Division of Infectious Diseases and Food Chain Quality, Institute for Animal Science and Health, 8200 AB Lelystad, The Netherlands. h.j.wisselink@id.wag-ur.nl

Multiplex PCR assays for the detection and identification of various Streptococcus suis strains in tonsillar specimens from pigs were developed and evaluated. In two separate reactions, five distinct DNA targets were amplified. Three targets, based on the S. suis capsular polysaccharide (cps) genes specific for serotypes 1 (and 14), 7, and 9, were amplified in multiplex PCR I. Two other targets, based on the serotype 2- (and 1/2-) specific cps gene and the epf gene, encoding the EF proteins of virulent serotype 2 and highly virulent serotype 1 strains, were amplified in multiplex PCR II. To identify false-negative results, firefly luciferase (luc) DNA and primers based on the luc gene were included in the assay. The multiplex PCR assays were evaluated with tonsillar specimens from pigs infected with S. suis strains. The results obtained with the PCR assays were compared with the results obtained with a bacteriological examination. Most (94%) of the results obtained with multiplex PCR assays were confirmed by the bacteriological examination. The PCR method seems to be more sensitive compared to the bacteriological method, since the remaining 6% of the samples were positive by PCR and negative by bacteriological examination.
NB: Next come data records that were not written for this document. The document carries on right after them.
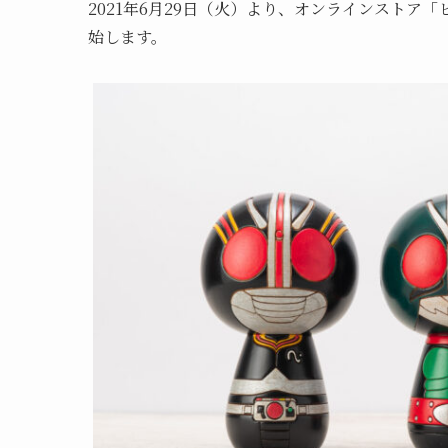
2021年6月29日（火）より、オンラインストア
始します。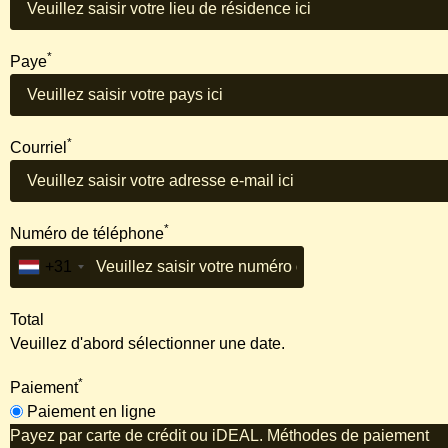
*
Paye
*
Courriel
*
Numéro de téléphone
+31
Total
Veuillez d'abord sélectionner une date.
*
Paiement
Paiement en ligne
Payez par carte de crédit ou iDEAL. Méthodes de paiement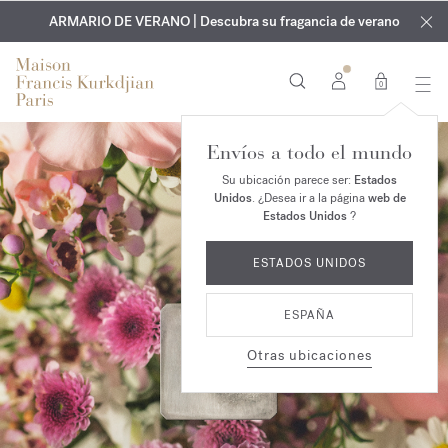
EXCLUSIVO | Descubra la nueva fragancia OUD
GRABADO GRATUITO | En todas las fragancias y aceites
velvet mood
ARMARIO DE VERANO | Descubra su fragancia de verano
corporales hasta el 9 de agosto
en su pedido*
0
Envíos a todo el mundo
Su ubicación parece ser:
Estados
Unidos
. ¿Desea ir a la página
web de
Estados Unidos
?
ESTADOS UNIDOS
ESPAÑA
Otras ubicaciones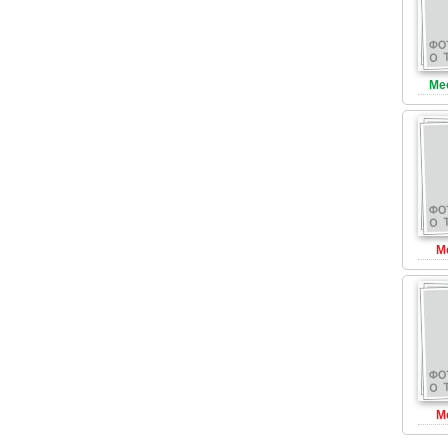
Ме
М
М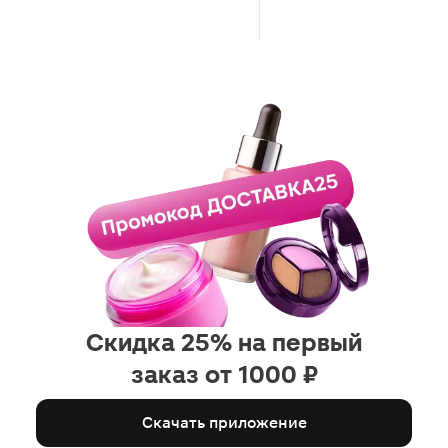
настолько жидкое содержи
этой емкости.
Скидка 25% на первый
заказ от 1000 ₽
Скачать приложение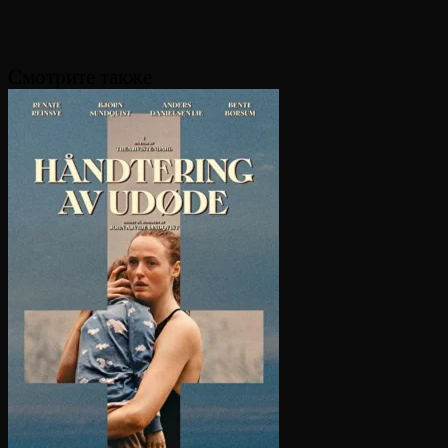
Смотрите также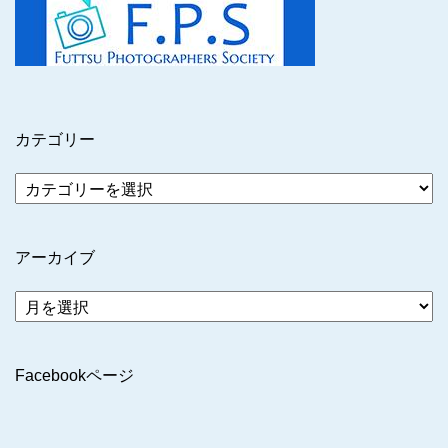
カテゴリー
アーカイブ
ア
ー
カ
イ
Facebookページ
ブ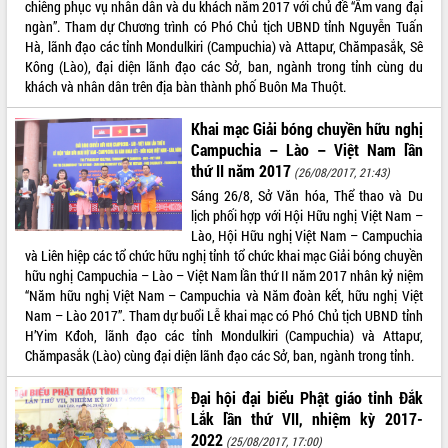
chiêng phục vụ nhân dân và du khách năm 2017 với chủ đề “Âm vang đại
phát triển mới
ngàn”. Tham dự Chương trình có Phó Chủ tịch UBND tỉnh Nguyễn Tuấn
Thường trực HĐND tỉnh Đắk Lắk gặp
Hà, lãnh đạo các tỉnh Mondulkiri (Campuchia) và Attapư, Chămpasắk, Sê
mặt Đoàn chuyên gia y tế TP. Hồ Chí
Kông (Lào), đại diện lãnh đạo các Sở, ban, ngành trong tỉnh cùng du
Minh
khách và nhân dân trên địa bàn thành phố Buôn Ma Thuột.
THỐNG KÊ TRUY CẬP
Lễ truy điệu và an táng hài cốt liệt sĩ
Khai mạc Giải bóng chuyền hữu nghị
tại Nghĩa trang Liệt sĩ xã Sơn Hòa
Hôm nay:
30739
Campuchia – Lào – Việt Nam lần
Bàn giải pháp tháo gỡ khó khăn trong
Tất cả:
66076062
thứ II năm 2017
xuất khẩu sầu riêng và triển khai quy
(26/08/2017, 21:43)
định EUDR
Sáng 26/8, Sở Văn hóa, Thể thao và Du
lịch phối hợp với Hội Hữu nghị Việt Nam –
Thứ trưởng Bộ Nông nghiệp và Môi
Lào, Hội Hữu nghị Việt Nam – Campuchia
trường Nguyễn Hoàng Hiệp khảo sát
và Liên hiệp các tổ chức hữu nghị tỉnh tổ chức khai mạc Giải bóng chuyền
vùng trồng và doanh nghiệp đóng gói
hữu nghị Campuchia – Lào – Việt Nam lần thứ II năm 2017 nhân kỷ niệm
sầu riêng tại Đắk Lắk
“Năm hữu nghị Việt Nam – Campuchia và Năm đoàn kết, hữu nghị Việt
Trình diễn nghệ thuật chế biến các
Nam – Lào 2017”. Tham dự buổi Lễ khai mạc có Phó Chủ tịch UBND tỉnh
món ăn từ sầu riêng
H’Yim Kđoh, lãnh đạo các tỉnh Mondulkiri (Campuchia) và Attapư,
Đắk Lắk công bố Quy hoạch và xúc
Chămpasắk (Lào) cùng đại diện lãnh đạo các Sở, ban, ngành trong tỉnh.
tiến đầu tư tỉnh
Ngành cá ngừ Đắk Lắk chủ động thích
Đại hội đại biểu Phật giáo tỉnh Đắk
ứng để giữ vững thị trường xuất khẩu
Lắk lần thứ VII, nhiệm kỳ 2017-
Diễn đàn Kinh tế tư nhân Việt Nam đột
2022
(25/08/2017, 17:00)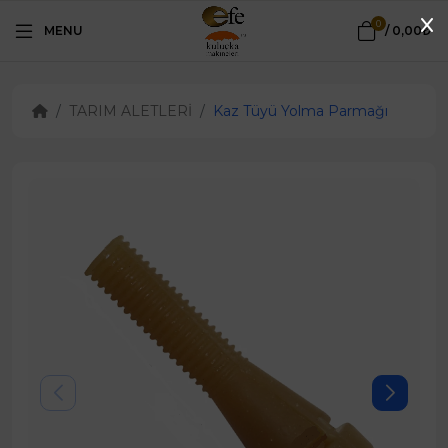
0
MENU
/
0,00₺
TARIM ALETLERİ
Kaz Tüyü Yolma Parmağı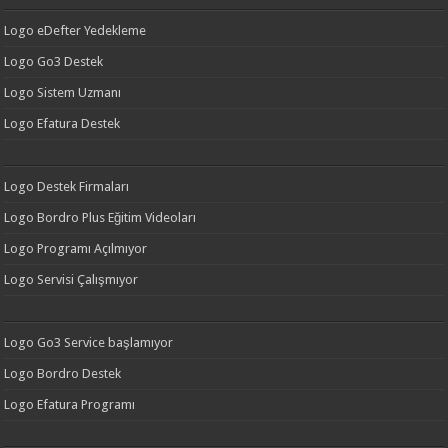
Logo eDefter Yedekleme
Logo Go3 Destek
Logo Sistem Uzmanı
Logo Efatura Destek
Logo Destek Firmaları
Logo Bordro Plus Eğitim Videoları
Logo Programı Açılmıyor
Logo Servisi Çalışmıyor
Logo Go3 Service başlamıyor
Logo Bordro Destek
Logo Efatura Programı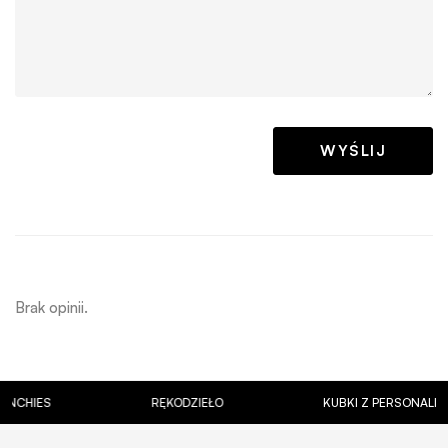
Brak opinii.
ES
RĘKODZIEŁO
KUBKI Z PERSONALIZACJĄ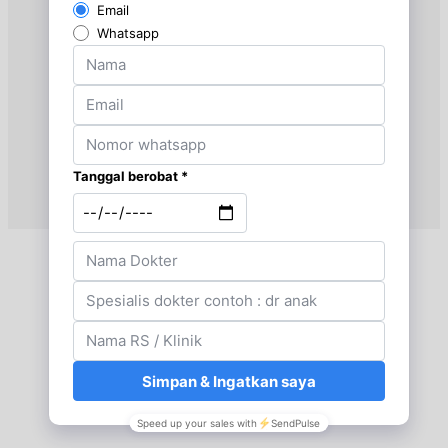
Sabtu, 15/08/2026
Jam 07:00 - 10:00
BPJS
Sabtu, 15/08/2026
Jam 10:00 - 14:00
EKSEKUTIF
Senin, 17/08/2026
Jam 07:00 - 10:00
BPJS
Senin, 17/08/2026
Jam 10:00 - 14:00
EKSEKUTIF
Selasa, 18/08/2026
Jam 07:00 - 10:00
BPJS
Selasa, 18/08/2026
Jam 10:00 - 14:00
EKSEKUTIF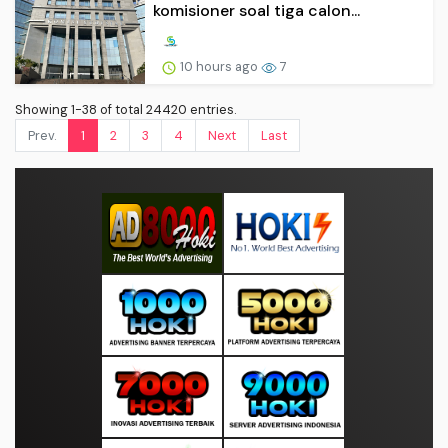
komisioner soal tiga calon...
10 hours ago
7
Showing 1-38 of total 24420 entries.
Prev.
1
2
3
4
Next
Last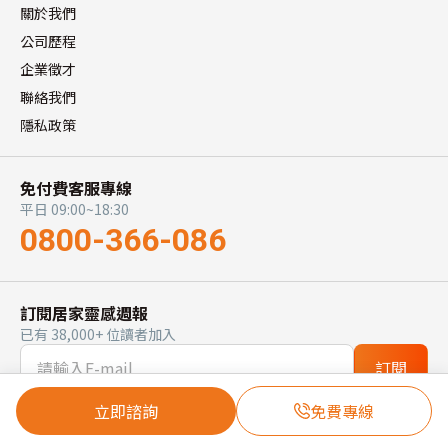
關於我們
公司歷程
企業徵才
聯絡我們
隱私政策
免付費客服專線
平日 09:00~18:30
0800-366-086
訂閱居家靈感週報
已有 38,000+ 位讀者加入
訂閱
立即諮詢
免費專線
你是設計師或廠商嗎？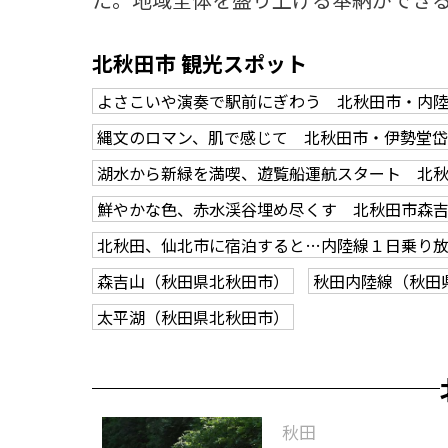
北秋田市 観光スポット
よさこいや演奏で駅前にぎわう 北秋田市・内
縄文のロマン、肌で感じて 北秋田市・伊勢堂
湖水から新緑を満喫、遊覧船運航スタート 北
鮮やかな色、赤水渓谷埋め尽くす 北秋田市森
北秋田、仙北市に宿泊すると…内陸線１日乗り
森吉山（秋田県北秋田市）
秋田内陸線（秋田
太平湖（秋田県北秋田市）
秋田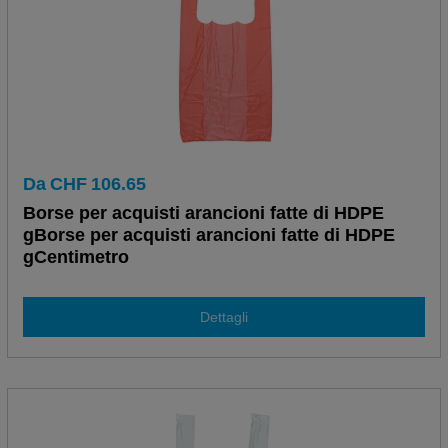
Da
CHF
106.65
Borse per acquisti arancioni fatte di HDPE
gBorse per acquisti arancioni fatte di HDPE
gCentimetro
Dettagli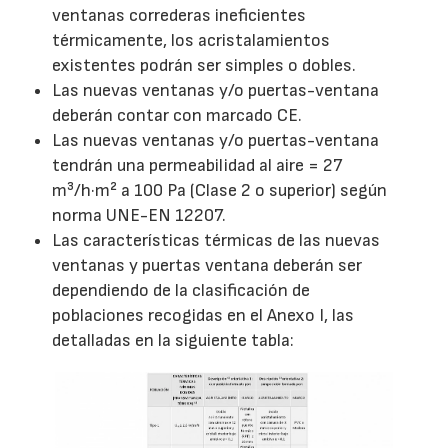
ventanas correderas ineficientes
térmicamente, los acristalamientos
existentes podrán ser simples o dobles.
Las nuevas ventanas y/o puertas-ventana
deberán contar con marcado CE.
Las nuevas ventanas y/o puertas-ventana
tendrán una permeabilidad al aire = 27
m³/h·m² a 100 Pa (Clase 2 o superior) según
norma UNE-EN 12207.
Las características térmicas de las nuevas
ventanas y puertas ventana deberán ser
dependiendo de la clasificación de
poblaciones recogidas en el Anexo I, las
detalladas en la siguiente tabla: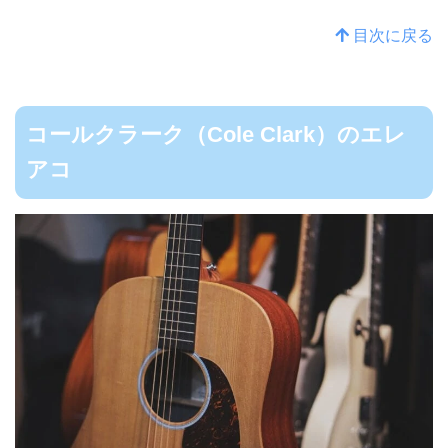
目次に戻る
コールクラーク（Cole Clark）のエレ
アコ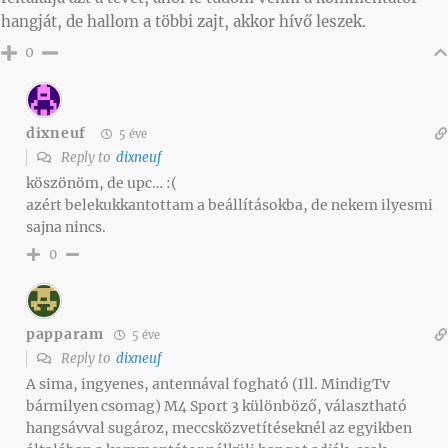
hangját, de hallom a többi zajt, akkor hívő leszek.
0
dixneuf
5 éve
Reply to
dixneuf
köszönöm, de upc… :(
azért belekukkantottam a beállításokba, de nekem ilyesmi
sajna nincs.
0
papparam
5 éve
Reply to
dixneuf
A sima, ingyenes, antennával fogható (Ill. MindigTv
bármilyen csomag) M4 Sport 3 különböző, választható
hangsávval sugároz, meccsközvetítéseknél az egyikben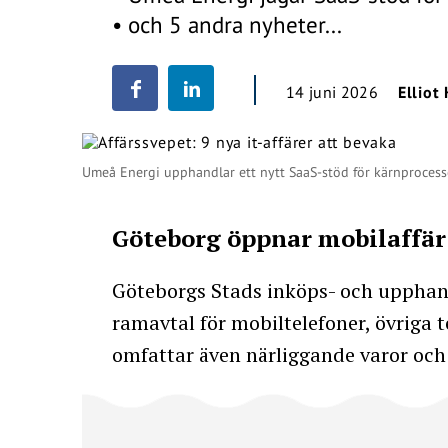
• och 5 andra nyheter...
14 juni 2026
Elliot 
Umeå Energi upphandlar ett nytt SaaS-stöd för kärnprocess
Göteborg öppnar mobilaffär
Göteborgs Stads inköps- och upphan
ramavtal för mobiltelefoner, övriga t
omfattar även närliggande varor och 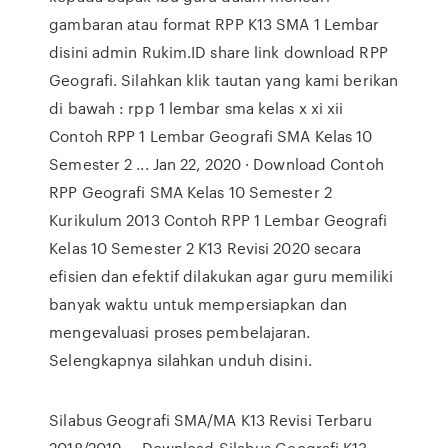
gambaran atau format RPP K13 SMA 1 Lembar
disini admin Rukim.ID share link download RPP
Geografi. Silahkan klik tautan yang kami berikan
di bawah : rpp 1 lembar sma kelas x xi xii
Contoh RPP 1 Lembar Geografi SMA Kelas 10
Semester 2 ... Jan 22, 2020 · Download Contoh
RPP Geografi SMA Kelas 10 Semester 2
Kurikulum 2013 Contoh RPP 1 Lembar Geografi
Kelas 10 Semester 2 K13 Revisi 2020 secara
efisien dan efektif dilakukan agar guru memiliki
banyak waktu untuk mempersiapkan dan
mengevaluasi proses pembelajaran.
Selengkapnya silahkan unduh disini.
Silabus Geografi SMA/MA K13 Revisi Terbaru
2018/2019 ... Download Silabus Geografi K13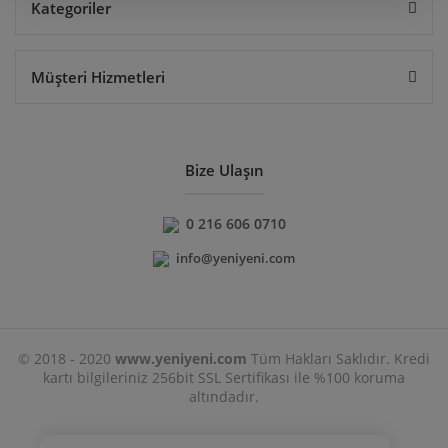
Kategoriler
Müşteri Hizmetleri
Bize Ulaşın
0 216 606 0710
info@yeniyeni.com
© 2018 - 2020
www.yeniyeni.com
Tüm Hakları Saklıdır. Kredi
kartı bilgileriniz 256bit SSL Sertifikası ile %100 koruma
altındadır.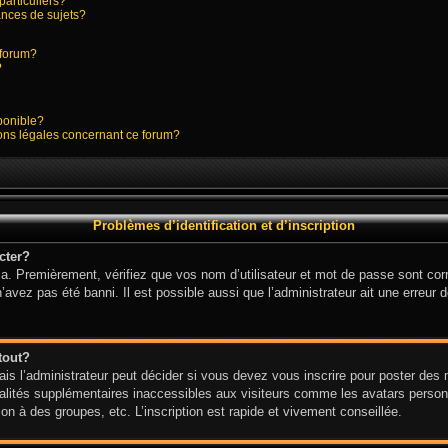
particuliers?
nces de sujets?
e forum?
?
sponible?
ions légales concernant ce forum?
Problèmes d’identification et d’inscription
cter?
a. Premièrement, vérifiez que vos nom d’utilisateur et mot de passe sont corre
n’avez pas été banni. Il est possible aussi que l’administrateur ait une erreur d
tout?
s l’administrateur peut décider si vous devez vous inscrire pour poster des me
alités supplémentaires inaccessibles aux visiteurs comme les avatars personn
n à des groupes, etc. L’inscription est rapide et vivement conseillée.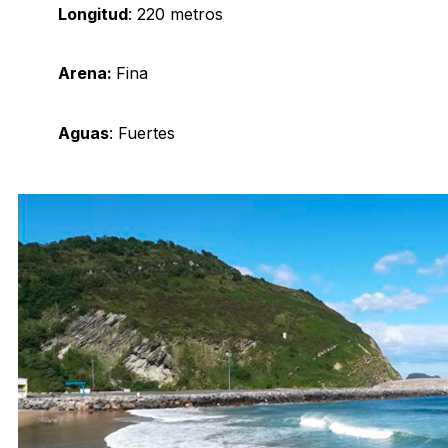
Longitud
: 220 metros
Arena:
Fina
Aguas
: Fuertes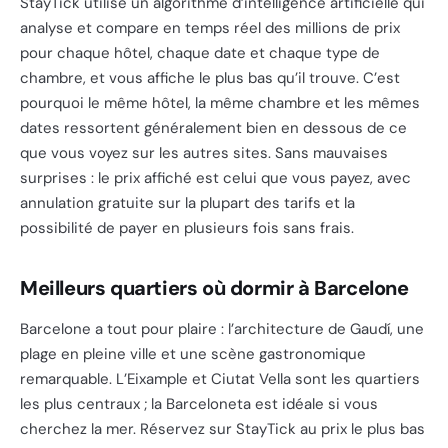
StayTick utilise un algorithme d’intelligence artificielle qui
analyse et compare en temps réel des millions de prix
pour chaque hôtel, chaque date et chaque type de
chambre, et vous affiche le plus bas qu’il trouve. C’est
pourquoi le même hôtel, la même chambre et les mêmes
dates ressortent généralement bien en dessous de ce
que vous voyez sur les autres sites. Sans mauvaises
surprises : le prix affiché est celui que vous payez, avec
annulation gratuite sur la plupart des tarifs et la
possibilité de payer en plusieurs fois sans frais.
Meilleurs quartiers où dormir à Barcelone
Barcelone a tout pour plaire : l’architecture de Gaudí, une
plage en pleine ville et une scène gastronomique
remarquable. L’Eixample et Ciutat Vella sont les quartiers
les plus centraux ; la Barceloneta est idéale si vous
cherchez la mer. Réservez sur StayTick au prix le plus bas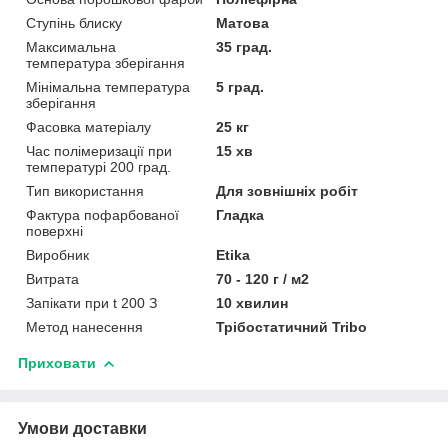
Ступінь блиску
Матова
Максимальна
35 град.
температура зберігання
Мінімальна температура
5 град.
зберігання
Фасовка матеріалу
25 кг
Час полімеризації при
15 хв
температурі 200 град.
Тип використання
Для зовнішніх робіт
Фактура пофарбованої
Гладка
поверхні
Виробник
Etika
Витрата
70 - 120 г / м2
Запікати при t 200 З
10 хвилин
Метод нанесення
Трібостатичний Tribo
Приховати
Умови доставки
These results indicate that the PCR method is highly specific for the detection of S. suis strains most frequently involved in clinical disease in infected pig herds. The serotypes found by PCR in tonsillar specimens from diseased pigs were compared with the serotypes of the strains isolated from the affected tissues of the same pigs. The results showed that there is significant association between carriership and clinical illness for S. suis serotype 9 and EF-positive serotype 2 strains and not for serotype 7 and EF-negative serotype 2 (or 1/2) strains.